The present Hierarchy of the Church is: His Beatitude Moran Mor Baselios Cleemis – Major Archbishop-Catholicos of the Syro-Malankara Catholic Church and Major Archbishop-Metropolitan of the Province of Trivandrum, His Grace Most Rev. Thomas Mar Koorilos, Archbishop-Metropolitan of Tiruvalla, His Excellency Most Rev. Geevarghese Mar Divannasios, Metropolitan of Puthur, His Excellency Most Rev. Yoohanon Mar Chrysostom, Metropolitan of Pathanamthitta, His Excellency Most Rev. Joshua Mar Ignathios, Metropolitan of Mavelikara, His Excellency Most Rev. Geevarghese Mar Timotheos, Metropolitan Emeritus of Tiruvalla, His Excellency Most Rev. Joseph Mar Thomas, Metropolitan of Bathery, His Excellency Most Rev. Abraham Mar Julios, Metropolitan of Muvattupuzha, His Excellency Most Rev. Vincent Mar Paulos, Metropolitan of Marthandam, His Excellency Most Rev. Thomas Mar Anthonios, Bishop of the Curia, His Excellency Most Rev. Samuel Mar Irenios, Auxiliary Bishop of Trivandrum, His Excellency Most Rev. Philipose Mar Stephanos, Auxiliary Bishop of Tiruvalla, Thomas Mar Eusebius Esarch of America and Apostolic Visitator to North America and Europe and His Excellency Most Rev. Jacob Mar Barnabas, Bishop and Apostolic Visitator to the Syro-Malankara Catholics India outside the territorium proprium.
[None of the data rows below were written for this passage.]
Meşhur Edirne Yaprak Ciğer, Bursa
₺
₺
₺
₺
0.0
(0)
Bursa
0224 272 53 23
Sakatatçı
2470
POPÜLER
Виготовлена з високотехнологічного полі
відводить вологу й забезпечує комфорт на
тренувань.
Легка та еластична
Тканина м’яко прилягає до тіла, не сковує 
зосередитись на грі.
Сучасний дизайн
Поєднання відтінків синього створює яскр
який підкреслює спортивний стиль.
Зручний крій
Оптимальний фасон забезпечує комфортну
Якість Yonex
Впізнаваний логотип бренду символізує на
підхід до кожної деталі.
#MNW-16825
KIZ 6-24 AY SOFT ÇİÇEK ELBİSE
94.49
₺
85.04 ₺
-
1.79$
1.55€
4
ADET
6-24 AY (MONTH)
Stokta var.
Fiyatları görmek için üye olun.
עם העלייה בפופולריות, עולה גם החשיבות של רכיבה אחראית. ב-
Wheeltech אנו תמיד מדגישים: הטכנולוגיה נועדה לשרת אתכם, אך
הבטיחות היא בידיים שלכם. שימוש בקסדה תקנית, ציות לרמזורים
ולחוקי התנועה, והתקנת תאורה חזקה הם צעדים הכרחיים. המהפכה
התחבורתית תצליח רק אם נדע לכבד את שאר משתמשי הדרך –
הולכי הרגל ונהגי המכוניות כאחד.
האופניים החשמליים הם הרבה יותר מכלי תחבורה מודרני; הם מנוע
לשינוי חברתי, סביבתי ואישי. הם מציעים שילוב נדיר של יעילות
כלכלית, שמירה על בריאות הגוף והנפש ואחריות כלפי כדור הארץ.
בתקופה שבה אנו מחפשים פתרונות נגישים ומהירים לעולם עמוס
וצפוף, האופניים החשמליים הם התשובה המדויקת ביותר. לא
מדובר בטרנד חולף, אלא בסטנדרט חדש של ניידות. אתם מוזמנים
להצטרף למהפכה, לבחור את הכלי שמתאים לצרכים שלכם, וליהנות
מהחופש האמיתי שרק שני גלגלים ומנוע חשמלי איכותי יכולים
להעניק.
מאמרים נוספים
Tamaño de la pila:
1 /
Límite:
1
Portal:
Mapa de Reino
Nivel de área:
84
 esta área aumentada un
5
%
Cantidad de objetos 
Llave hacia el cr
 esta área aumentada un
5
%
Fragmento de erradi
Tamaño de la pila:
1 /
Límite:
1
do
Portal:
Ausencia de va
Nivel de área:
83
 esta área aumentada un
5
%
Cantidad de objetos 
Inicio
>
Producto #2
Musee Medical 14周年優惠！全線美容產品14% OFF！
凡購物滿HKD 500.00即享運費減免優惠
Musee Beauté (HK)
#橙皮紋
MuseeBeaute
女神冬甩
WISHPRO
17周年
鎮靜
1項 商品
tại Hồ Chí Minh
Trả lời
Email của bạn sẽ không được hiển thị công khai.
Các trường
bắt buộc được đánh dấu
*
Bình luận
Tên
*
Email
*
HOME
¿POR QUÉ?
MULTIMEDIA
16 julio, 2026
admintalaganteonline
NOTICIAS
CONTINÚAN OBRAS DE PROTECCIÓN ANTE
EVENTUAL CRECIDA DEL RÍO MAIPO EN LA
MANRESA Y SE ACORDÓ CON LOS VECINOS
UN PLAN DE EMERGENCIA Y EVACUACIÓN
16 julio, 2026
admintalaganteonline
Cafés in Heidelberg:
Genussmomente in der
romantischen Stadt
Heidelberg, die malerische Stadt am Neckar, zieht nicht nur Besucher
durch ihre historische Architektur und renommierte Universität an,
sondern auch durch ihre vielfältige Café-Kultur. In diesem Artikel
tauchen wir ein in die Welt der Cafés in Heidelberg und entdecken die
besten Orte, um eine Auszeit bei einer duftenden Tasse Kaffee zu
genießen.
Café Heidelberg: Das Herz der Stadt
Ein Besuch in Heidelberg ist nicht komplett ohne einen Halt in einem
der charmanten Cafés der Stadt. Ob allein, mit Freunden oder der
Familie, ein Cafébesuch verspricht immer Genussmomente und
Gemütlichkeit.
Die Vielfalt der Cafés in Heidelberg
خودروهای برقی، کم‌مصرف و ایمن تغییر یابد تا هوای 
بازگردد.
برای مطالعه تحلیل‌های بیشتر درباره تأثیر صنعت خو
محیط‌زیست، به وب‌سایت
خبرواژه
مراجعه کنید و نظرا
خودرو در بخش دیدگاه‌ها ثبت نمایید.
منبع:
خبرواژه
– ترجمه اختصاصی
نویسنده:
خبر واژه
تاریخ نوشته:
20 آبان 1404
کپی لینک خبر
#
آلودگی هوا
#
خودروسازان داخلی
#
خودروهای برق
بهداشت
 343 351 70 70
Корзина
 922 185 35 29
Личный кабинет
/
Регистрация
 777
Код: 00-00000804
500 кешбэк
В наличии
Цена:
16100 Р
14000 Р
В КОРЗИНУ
The greatest achievement of the Church is its autonomous (sui iuris) growth in the communion of the Catholic Church with its own liturgical, theological, spiritual and disciplinary patrimony rooted in the culture and history of India. The leadership and contribution of the Church in the socio-political fabric of India is immense and well recognized.